▶ **Material**:
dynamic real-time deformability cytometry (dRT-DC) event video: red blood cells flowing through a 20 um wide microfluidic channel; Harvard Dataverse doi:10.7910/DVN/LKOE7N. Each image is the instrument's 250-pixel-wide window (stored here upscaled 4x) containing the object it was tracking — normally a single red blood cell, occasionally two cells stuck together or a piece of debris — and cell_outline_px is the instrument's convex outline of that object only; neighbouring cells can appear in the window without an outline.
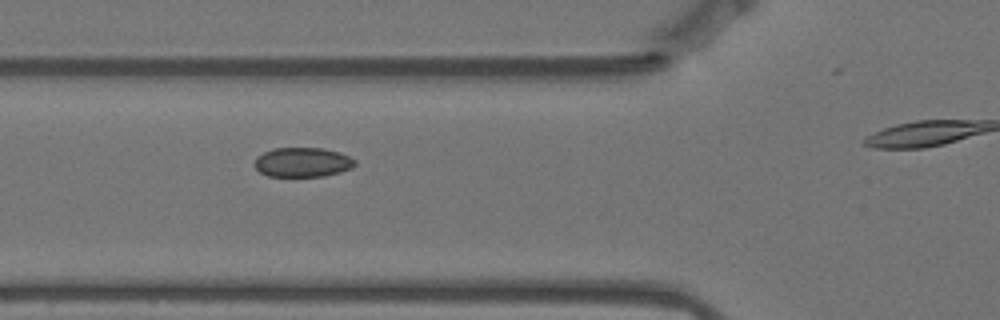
{"species": "Egyptian fruit bat (a non-hibernating species)", "species_latin": "Rousettus aegyptiacus", "temperature_condition": "warm", "stored_images_in_passage": 20, "camera_frame_rate_fps": 3000, "um_per_image_px": 0.085, "animal": {"sex": "female"}, "frame": {"image": 1, "passage_image": 15, "time_ms": 4.667, "image_size_px": [1000, 320], "cell_outline_px": [[356, 164], [352, 168], [340, 172], [324, 176], [268, 176], [260, 172], [252, 164], [256, 156], [272, 148], [324, 148], [348, 156], [356, 160]], "centroid_in_image_um": [25.68, 13.79], "position_along_channel_um": 100.1, "area_um2": 17.34}}
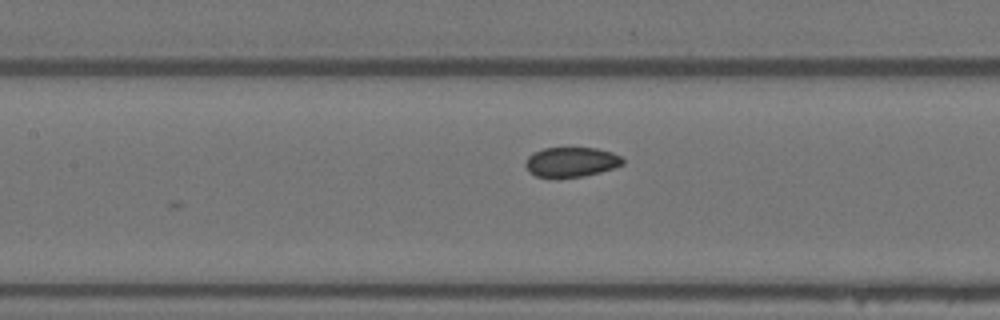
{"frame": {"image": 2, "passage_image": 20, "time_ms": 6.333, "image_size_px": [1000, 320], "cell_outline_px": [[624, 164], [600, 172], [584, 176], [536, 176], [528, 172], [524, 164], [528, 156], [532, 152], [544, 148], [596, 148], [612, 152], [620, 156], [624, 160]], "centroid_in_image_um": [48.54, 13.75], "position_along_channel_um": 158.9, "area_um2": 16.7}}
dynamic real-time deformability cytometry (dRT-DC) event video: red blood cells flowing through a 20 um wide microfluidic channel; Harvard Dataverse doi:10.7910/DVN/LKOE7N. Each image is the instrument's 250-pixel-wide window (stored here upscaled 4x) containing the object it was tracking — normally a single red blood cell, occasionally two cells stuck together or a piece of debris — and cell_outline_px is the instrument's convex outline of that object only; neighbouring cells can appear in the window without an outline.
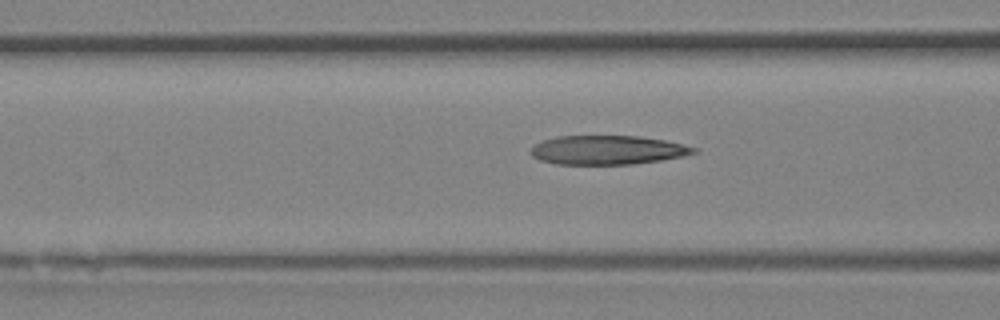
{"species": "Egyptian fruit bat (a non-hibernating species)", "species_latin": "Rousettus aegyptiacus", "temperature_condition": "room temperature", "stored_images_in_passage": 6, "camera_frame_rate_fps": 3000, "um_per_image_px": 0.085, "animal": {"sex": "female"}, "frame": {"image": 1, "passage_image": 6, "time_ms": 1.667, "image_size_px": [1000, 320], "cell_outline_px": [[696, 152], [684, 156], [660, 160], [632, 164], [556, 164], [540, 160], [532, 156], [532, 144], [556, 136], [640, 136], [664, 140], [684, 144], [696, 148]], "centroid_in_image_um": [51.63, 12.75], "position_along_channel_um": 115.0, "area_um2": 27.51}}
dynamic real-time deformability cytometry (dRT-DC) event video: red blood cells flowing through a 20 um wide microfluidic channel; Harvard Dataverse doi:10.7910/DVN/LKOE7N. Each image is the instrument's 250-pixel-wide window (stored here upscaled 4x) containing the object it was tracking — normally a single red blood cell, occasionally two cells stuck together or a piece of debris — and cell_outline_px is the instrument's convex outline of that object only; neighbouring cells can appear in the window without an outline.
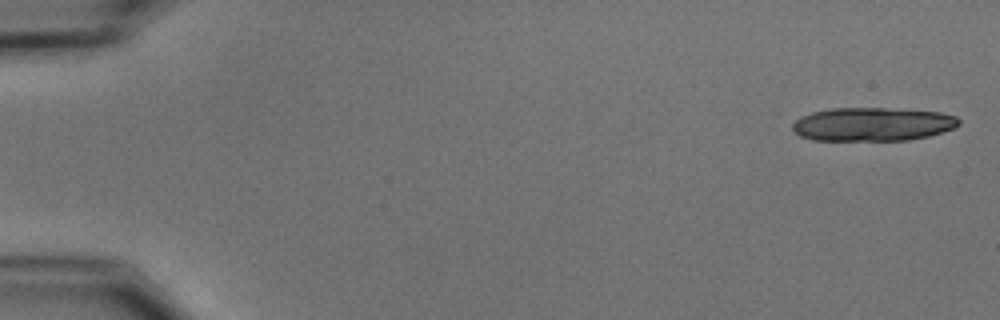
{"species": "common noctule bat (a hibernating species)", "species_latin": "Nyctalus noctula", "temperature_condition": "cold", "stored_images_in_passage": 8, "camera_frame_rate_fps": 3000, "um_per_image_px": 0.085, "animal": {"sex": "male", "body_mass_g": 15.6}, "frame": {"image": 1, "passage_image": 1, "time_ms": 0.0, "image_size_px": [1000, 320], "cell_outline_px": [[960, 124], [952, 128], [928, 136], [908, 140], [812, 140], [800, 136], [792, 128], [792, 124], [800, 116], [812, 112], [832, 108], [884, 108], [940, 112], [956, 116], [960, 120]], "centroid_in_image_um": [74.14, 10.56], "position_along_channel_um": 10.9, "area_um2": 32.43}}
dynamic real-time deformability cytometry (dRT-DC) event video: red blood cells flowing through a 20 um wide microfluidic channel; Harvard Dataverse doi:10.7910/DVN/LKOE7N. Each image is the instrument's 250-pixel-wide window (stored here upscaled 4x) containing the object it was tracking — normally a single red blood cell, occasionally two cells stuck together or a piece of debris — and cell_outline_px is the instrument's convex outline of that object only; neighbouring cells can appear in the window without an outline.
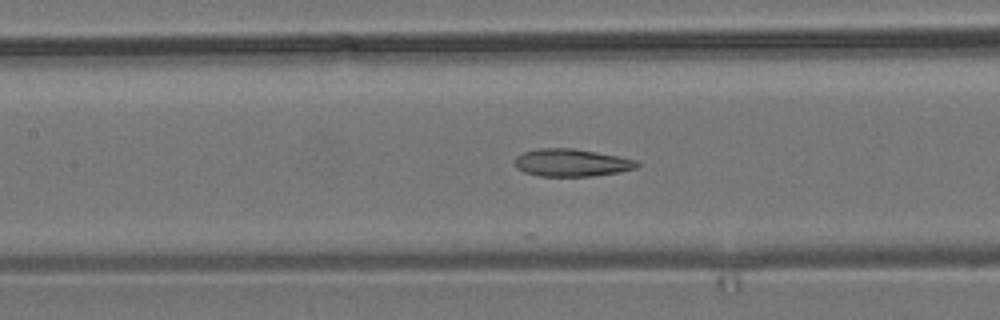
{"species": "common noctule bat (a hibernating species)", "species_latin": "Nyctalus noctula", "temperature_condition": "room temperature", "stored_images_in_passage": 29, "camera_frame_rate_fps": 3000, "um_per_image_px": 0.085, "animal": {"sex": "male", "body_mass_g": 19.2, "forearm_length_mm": 51.8}, "frame": {"image": 1, "passage_image": 24, "time_ms": 7.667, "image_size_px": [1000, 320], "cell_outline_px": [[640, 164], [636, 168], [620, 172], [592, 176], [540, 176], [524, 172], [516, 168], [512, 164], [512, 160], [516, 156], [524, 152], [536, 148], [572, 148], [596, 152], [640, 160]], "centroid_in_image_um": [48.56, 13.83], "position_along_channel_um": 158.8, "area_um2": 19.94}}
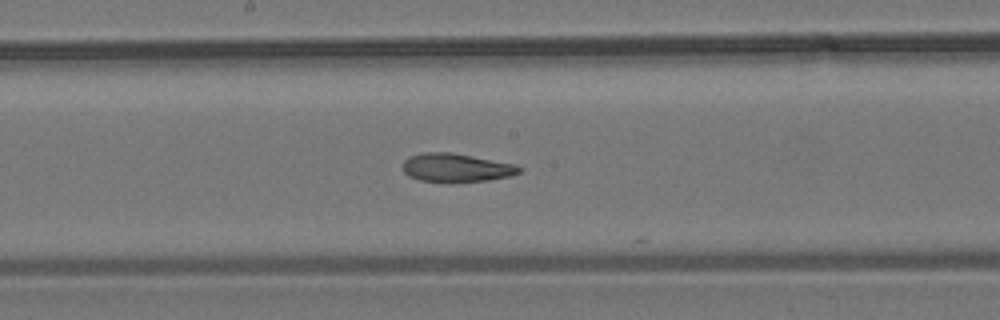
{"frame": {"image": 2, "passage_image": 28, "time_ms": 9.0, "image_size_px": [1000, 320], "cell_outline_px": [[524, 168], [520, 172], [508, 176], [488, 180], [448, 184], [420, 180], [408, 176], [404, 172], [404, 160], [408, 156], [424, 152], [452, 152], [516, 164]], "centroid_in_image_um": [38.77, 14.27], "position_along_channel_um": 209.4, "area_um2": 19.83}}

▶ **Goal of the exercise**:
Do not copy the pictures, but repeat every line exactly.

▶ **Output**:
dynamic real-time deformability cytometry (dRT-DC) event video: red blood cells flowing through a 20 um wide microfluidic channel; Harvard Dataverse doi:10.7910/DVN/LKOE7N. Each image is the instrument's 250-pixel-wide window (stored here upscaled 4x) containing the object it was tracking — normally a single red blood cell, occasionally two cells stuck together or a piece of debris — and cell_outline_px is the instrument's convex outline of that object only; neighbouring cells can appear in the window without an outline.
{"species": "Egyptian fruit bat (a non-hibernating species)", "species_latin": "Rousettus aegyptiacus", "temperature_condition": "warm", "stored_images_in_passage": 20, "camera_frame_rate_fps": 3000, "um_per_image_px": 0.085, "animal": {"sex": "female"}, "frame": {"image": 1, "passage_image": 15, "time_ms": 4.667, "image_size_px": [1000, 320], "cell_outline_px": [[356, 164], [352, 168], [340, 172], [324, 176], [268, 176], [260, 172], [252, 164], [256, 156], [272, 148], [324, 148], [348, 156], [356, 160]], "centroid_in_image_um": [25.68, 13.79], "position_along_channel_um": 100.1, "area_um2": 17.34}}
{"frame": {"image": 2, "passage_image": 20, "time_ms": 6.333, "image_size_px": [1000, 320], "cell_outline_px": [[624, 164], [600, 172], [584, 176], [536, 176], [528, 172], [524, 164], [528, 156], [532, 152], [544, 148], [596, 148], [612, 152], [620, 156], [624, 160]], "centroid_in_image_um": [48.54, 13.75], "position_along_channel_um": 158.9, "area_um2": 16.7}}
dynamic real-time deformability cytometry (dRT-DC) event video: red blood cells flowing through a 20 um wide microfluidic channel; Harvard Dataverse doi:10.7910/DVN/LKOE7N. Each image is the instrument's 250-pixel-wide window (stored here upscaled 4x) containing the object it was tracking — normally a single red blood cell, occasionally two cells stuck together or a piece of debris — and cell_outline_px is the instrument's convex outline of that object only; neighbouring cells can appear in the window without an outline.
{"species": "Egyptian fruit bat (a non-hibernating species)", "species_latin": "Rousettus aegyptiacus", "temperature_condition": "room temperature", "stored_images_in_passage": 6, "camera_frame_rate_fps": 3000, "um_per_image_px": 0.085, "animal": {"sex": "female"}, "frame": {"image": 1, "passage_image": 6, "time_ms": 1.667, "image_size_px": [1000, 320], "cell_outline_px": [[696, 152], [684, 156], [660, 160], [632, 164], [556, 164], [540, 160], [532, 156], [532, 144], [556, 136], [640, 136], [664, 140], [684, 144], [696, 148]], "centroid_in_image_um": [51.63, 12.75], "position_along_channel_um": 115.0, "area_um2": 27.51}}
dynamic real-time deformability cytometry (dRT-DC) event video: red blood cells flowing through a 20 um wide microfluidic channel; Harvard Dataverse doi:10.7910/DVN/LKOE7N. Each image is the instrument's 250-pixel-wide window (stored here upscaled 4x) containing the object it was tracking — normally a single red blood cell, occasionally two cells stuck together or a piece of debris — and cell_outline_px is the instrument's convex outline of that object only; neighbouring cells can appear in the window without an outline.
{"species": "common noctule bat (a hibernating species)", "species_latin": "Nyctalus noctula", "temperature_condition": "cold", "stored_images_in_passage": 8, "camera_frame_rate_fps": 3000, "um_per_image_px": 0.085, "animal": {"sex": "male", "body_mass_g": 15.6}, "frame": {"image": 1, "passage_image": 1, "time_ms": 0.0, "image_size_px": [1000, 320], "cell_outline_px": [[960, 124], [952, 128], [928, 136], [908, 140], [812, 140], [800, 136], [792, 128], [792, 124], [800, 116], [812, 112], [832, 108], [884, 108], [940, 112], [956, 116], [960, 120]], "centroid_in_image_um": [74.14, 10.56], "position_along_channel_um": 10.9, "area_um2": 32.43}}
dynamic real-time deformability cytometry (dRT-DC) event video: red blood cells flowing through a 20 um wide microfluidic channel; Harvard Dataverse doi:10.7910/DVN/LKOE7N. Each image is the instrument's 250-pixel-wide window (stored here upscaled 4x) containing the object it was tracking — normally a single red blood cell, occasionally two cells stuck together or a piece of debris — and cell_outline_px is the instrument's convex outline of that object only; neighbouring cells can appear in the window without an outline.
{"species": "common noctule bat (a hibernating species)", "species_latin": "Nyctalus noctula", "temperature_condition": "room temperature", "stored_images_in_passage": 29, "camera_frame_rate_fps": 3000, "um_per_image_px": 0.085, "animal": {"sex": "male", "body_mass_g": 19.2, "forearm_length_mm": 51.8}, "frame": {"image": 1, "passage_image": 24, "time_ms": 7.667, "image_size_px": [1000, 320], "cell_outline_px": [[640, 164], [636, 168], [620, 172], [592, 176], [540, 176], [524, 172], [516, 168], [512, 164], [512, 160], [516, 156], [524, 152], [536, 148], [572, 148], [596, 152], [640, 160]], "centroid_in_image_um": [48.56, 13.83], "position_along_channel_um": 158.8, "area_um2": 19.94}}
{"frame": {"image": 2, "passage_image": 28, "time_ms": 9.0, "image_size_px": [1000, 320], "cell_outline_px": [[524, 168], [520, 172], [508, 176], [488, 180], [448, 184], [420, 180], [408, 176], [404, 172], [404, 160], [408, 156], [424, 152], [452, 152], [516, 164]], "centroid_in_image_um": [38.77, 14.27], "position_along_channel_um": 209.4, "area_um2": 19.83}}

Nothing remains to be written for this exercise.